撮影日記


2009年10月07日(水) 天気:曇

ボルタ判カメラを使いたい

「ボルタフィルム」は,現在,売られていない。1990年代までは,愛光商会の「ライトパン」のラインアップに「ボルタ」も含まれていたようだが,すでに愛光商会そのものが消滅してしまっている。
 ライトパンは,一般的なフィルムよりも少し短めのフィルムとして売られていた。「ちょっとだけ撮りたい」という需要にこたえるものとのことで,短い分だけ価格も安かったようである。安いとはいえ,中身は富士フイルムそのものだったようで,品質的には問題なかったはずだ。ただ,ライトパンを使うことは,ほんとうにおトクなのかどうか,疑問である。
 まず,現像代の問題がある。写真が手もとに届くまでに必要な経費は,フィルム代のほか,フィルムの現像代と写真のプリント代が必要である。プリント代は1枚いくらなので,撮影枚数が少なければそれだけ安く済むわけだが,現像代は1本いくらである。短いからといって,必ずしも現像代が安いとはかぎらない。いわゆる「同時プリント0円」サービスが一般化したときには,フィルムはむしろ長いほうがおトクだと思われるようになってしまったことだろう。フィルムそのものも,大型量販店での安売りが一般化すれば,ライトパンの価格の安さもメリットが薄くなる。
 そもそも,ライトパンはどこのお店でも買えるような存在だったのか?
 ともあれ,ライトパンは,過去のものになってしまった。

ボルタフィルムを使うカメラは,もっぱら「おもちゃカメラ」である。ちょうど,こんなカメラを入手することができた。
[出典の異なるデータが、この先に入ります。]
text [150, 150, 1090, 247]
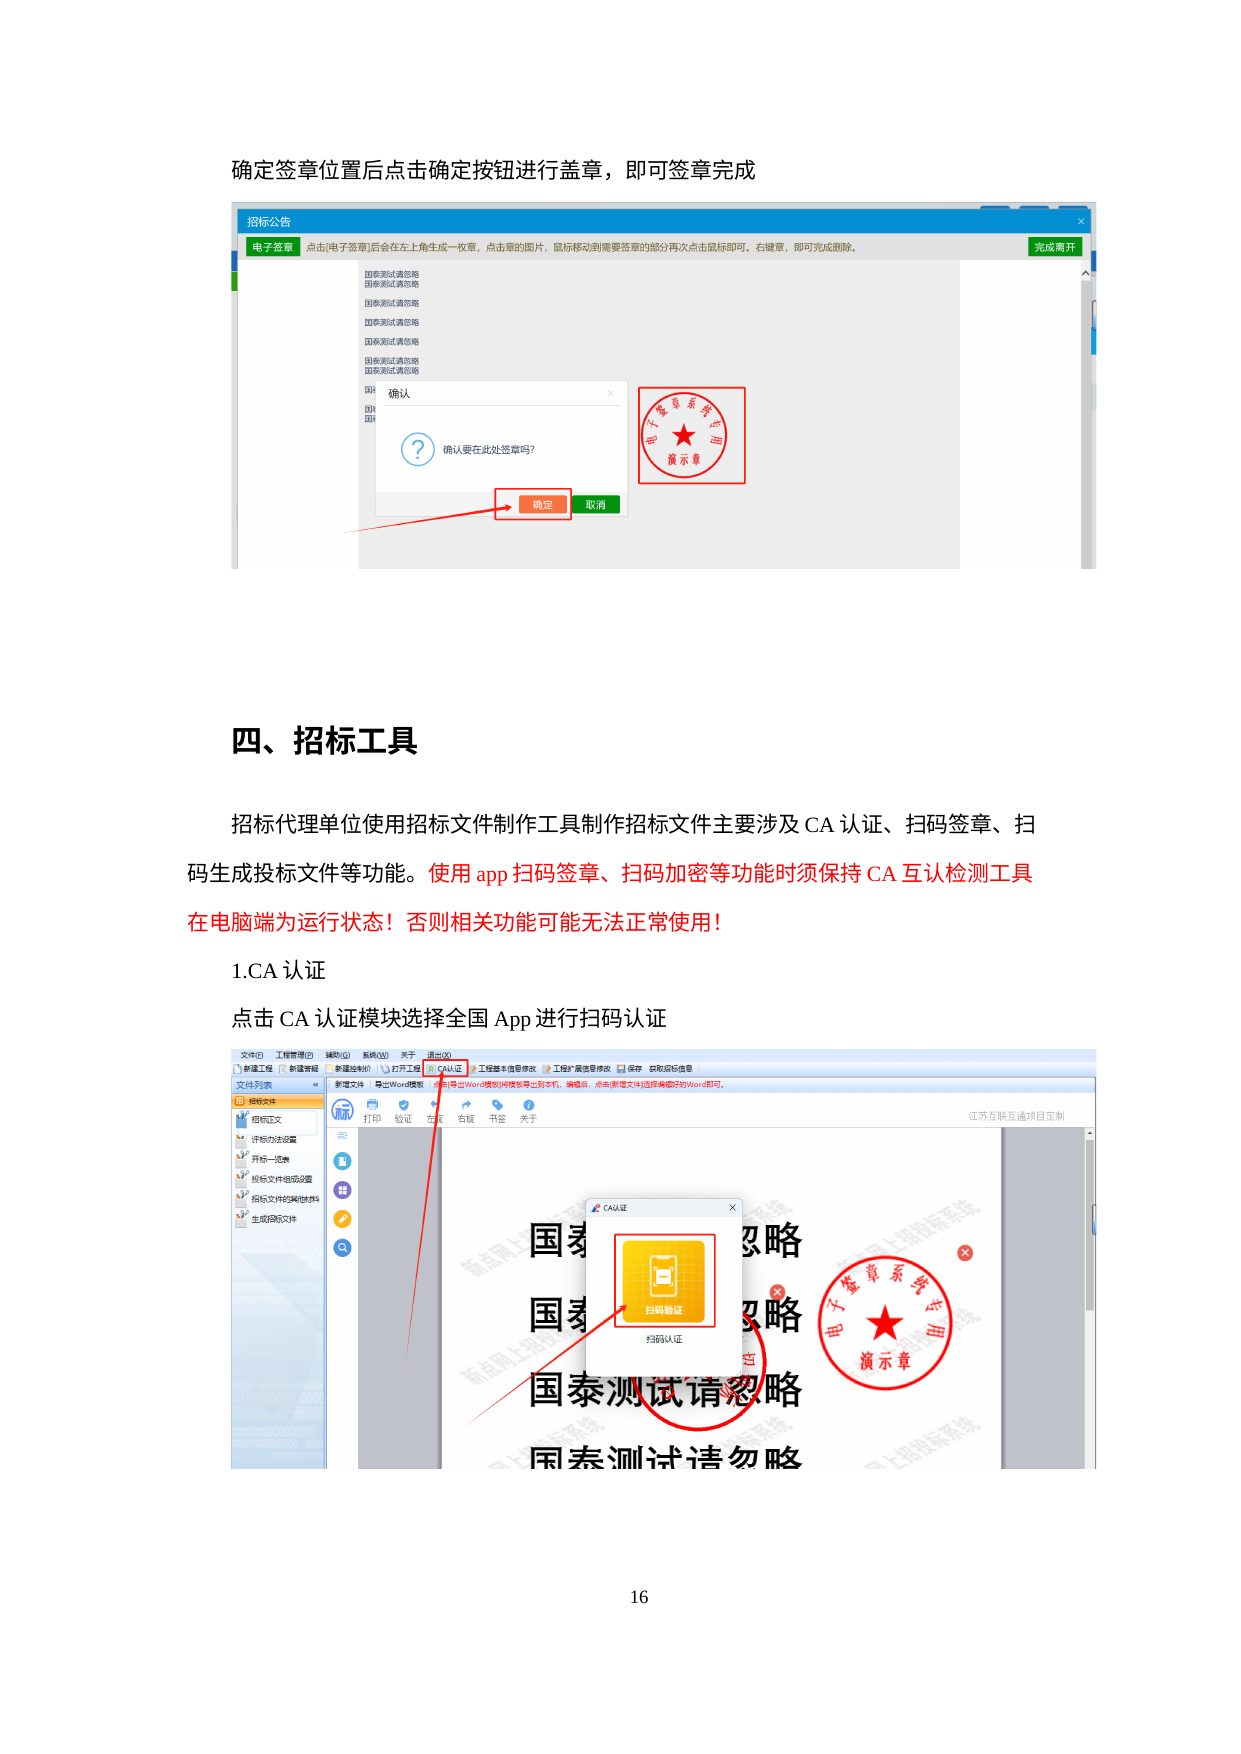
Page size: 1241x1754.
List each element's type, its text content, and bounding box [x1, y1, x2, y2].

list 四、招标工具 [187, 707, 1053, 772]
picture [231, 201, 1097, 569]
text 点击CA认证模块选择全国App进行扫码认证 [187, 1001, 1053, 1033]
picture [231, 1049, 1097, 1469]
text 招标代理单位使用招标文件制作工具制作招标文件主要涉及CA认证、扫码签章、扫码生成投标文件等功能。使用app扫码签章、扫码加密等功能时须保持CA互认检测工具在电脑端为运行状态！否则相关功能可能无法正常使用！ [187, 807, 1053, 937]
text 1.CA认证 [187, 953, 1053, 985]
text 确定签章位置后点击确定按钮进行盖章，即可签章完成 [187, 153, 1053, 186]
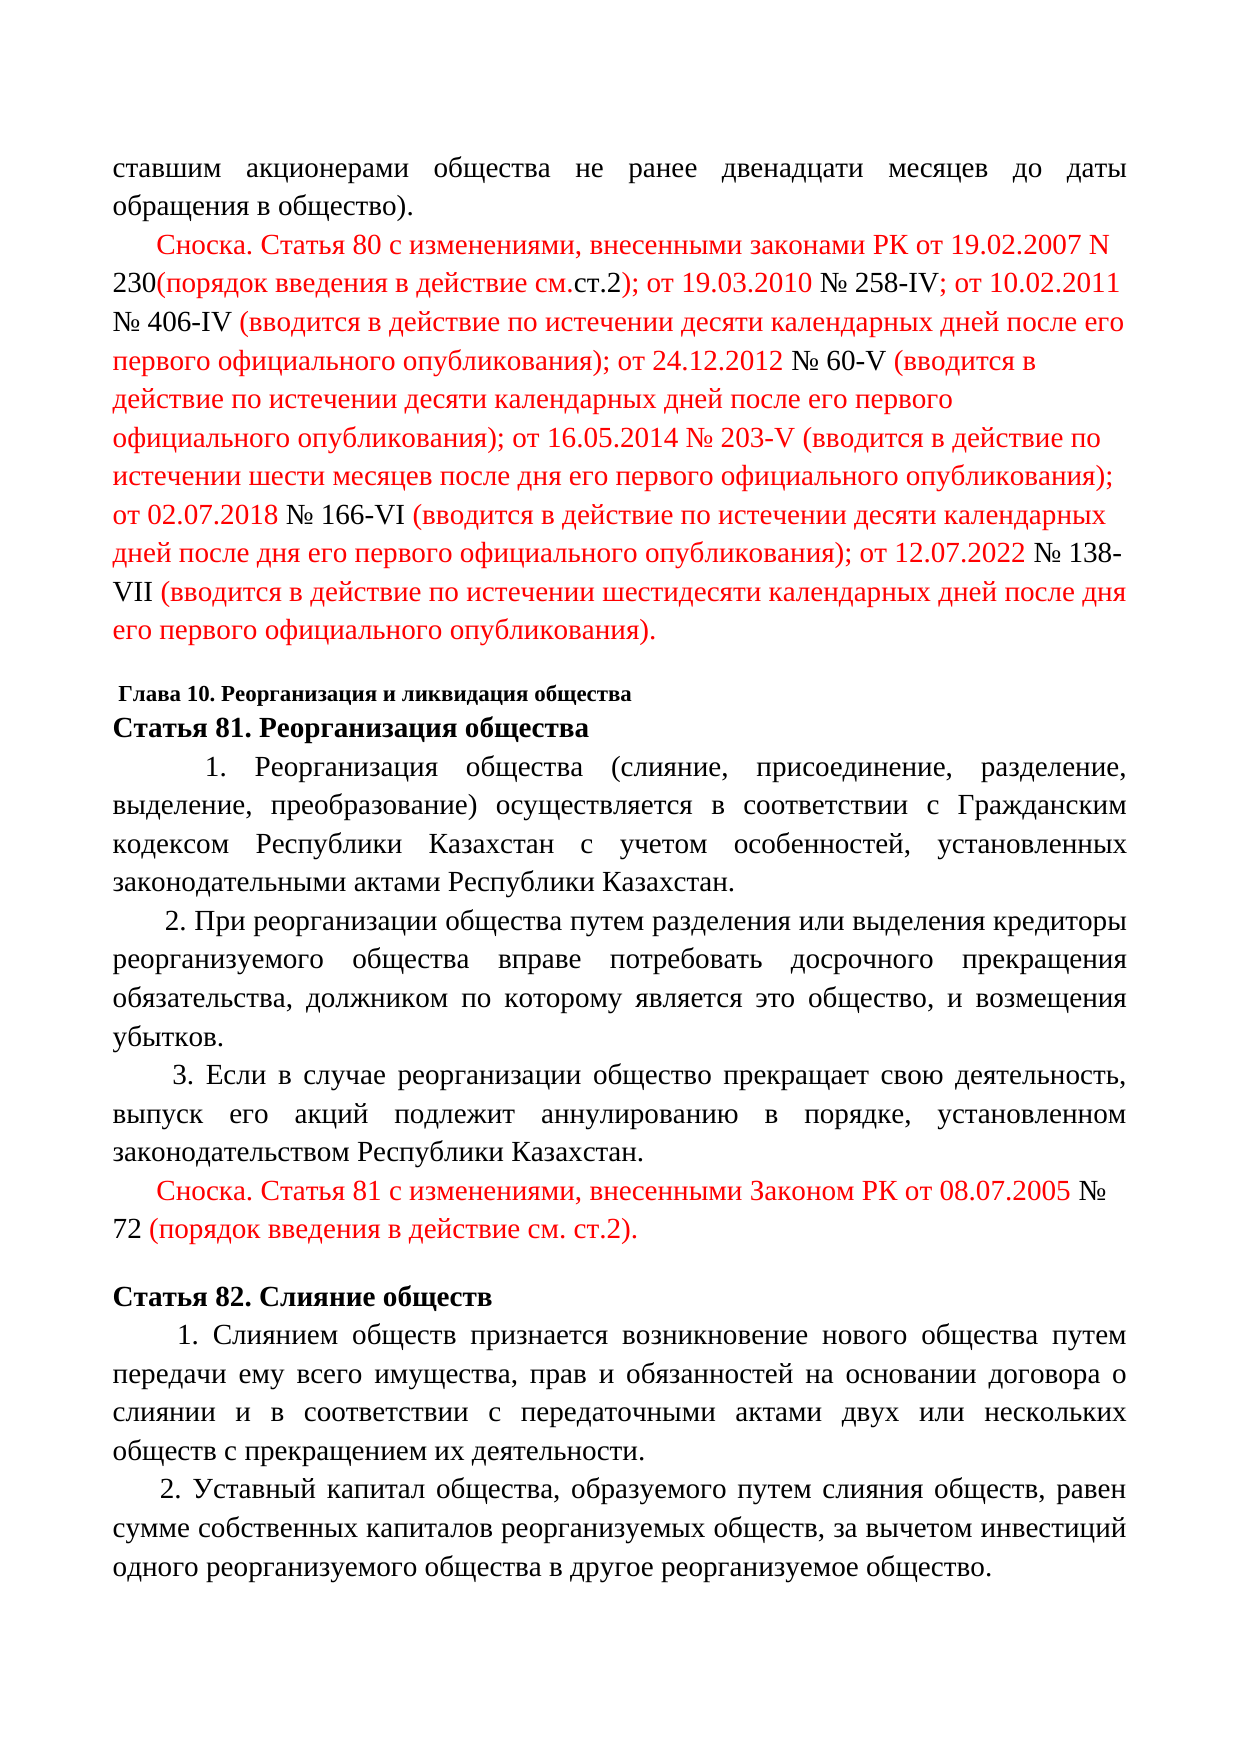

おもちゃカメラとケース,フィルム2本のセットである。附属していた説明書によれば,この製品は豊橋市の大真精機(*1)という会社が製造した「ホビージュニアカメラ」(HOBBY J,HOBBY JUNIOR)である。カメラにピント調整機構はなく,固定焦点となっている。シャッター速度も1速だけの簡便なものであるが,絞りは2段階に切りかえられる。
 附属しているフィルムは,愛光商会のライトパンカラー,ボルタ判10枚撮り。フィルムの使用期限が1982年9月になっていることから,このカメラが出荷された時期は,その少し前だと考えられる。30年近く前の製品ということだ。化粧箱の窓に貼られた透明のプラスチック?は割れており,カメラの貼り革は隅がやや剥がれている。どのような状況で保管されていたのかはわからないが,決してよい状況ではなかったものと想像する。
 また,残念なことに,レンズが真っ白に曇ってしまっている。

ここまで真っ白に曇っていると,拭いたところできれいになるかどうかはわからない。また,強く拭くことによって,悪い影響が出るかもしれない。そうはいっても,真っ白なままでは使いものにならないので,ここは「ダメでもともと」と割り切って,拭いてみることにしよう。
 レンズの表面にレンズリキッドをつけ,クリーニングペーパーで拭いてみる。曇りはすっと取れた。案ずるより産むが易しである。ただ,レンズの裏側も曇っているようだ。
 さて,ここで困ったことになる。このカメラのシャッターにはB(バルブ)がない。シャッターを開きっぱなしにできないのでは,清掃がやりにくい。また,レンズはあらかじめ絞りこまれた状態になっている。シャッターが開いた瞬間に綿棒を突っこもうとしても,太い綿棒の先端が入ってくれない。細く切ったクリーニングペーパーをつまようじで押しこんでみたところ,レンズの裏側の曇はすっととれるようだが,絞りこまれた穴は狭く,レンズの周辺まで拭きとることができない。

ということは,レンズ部を分解するしかないということか。

カメラの内側から見れば,レンズ部を止めていると思われる2本のネジが見える。これを緩めても,シャッターユニットごと鏡胴部がはずれるだけで,レンズの裏側には手が届かない。表側にはネジが見えず,接着剤で組み立てられたのであれば,分解は容易ではない。これが「おもちゃ」であることを考えれば,接着剤で組み立てられている可能性も否定できない。
 ただ,こういうときにもう1つ可能性がある。それはネジが隠されていることである。この場合だと,レンズ周囲の,レンズ名等が記されてるリングがあやしい。鏡胴部に直接プリントされているようにも思われたが,細いネジを突っこんでみれば,ぺりぺりぺりっと剥がすことができた。その下にはネジが隠されており,そのネジをはずしてレンズを取りだすことができ,レンズの裏側の清掃が完了したのである。
 ただそのリングはかなり薄いもので,剥がすときにへろへろに歪んでしまったのが残念である。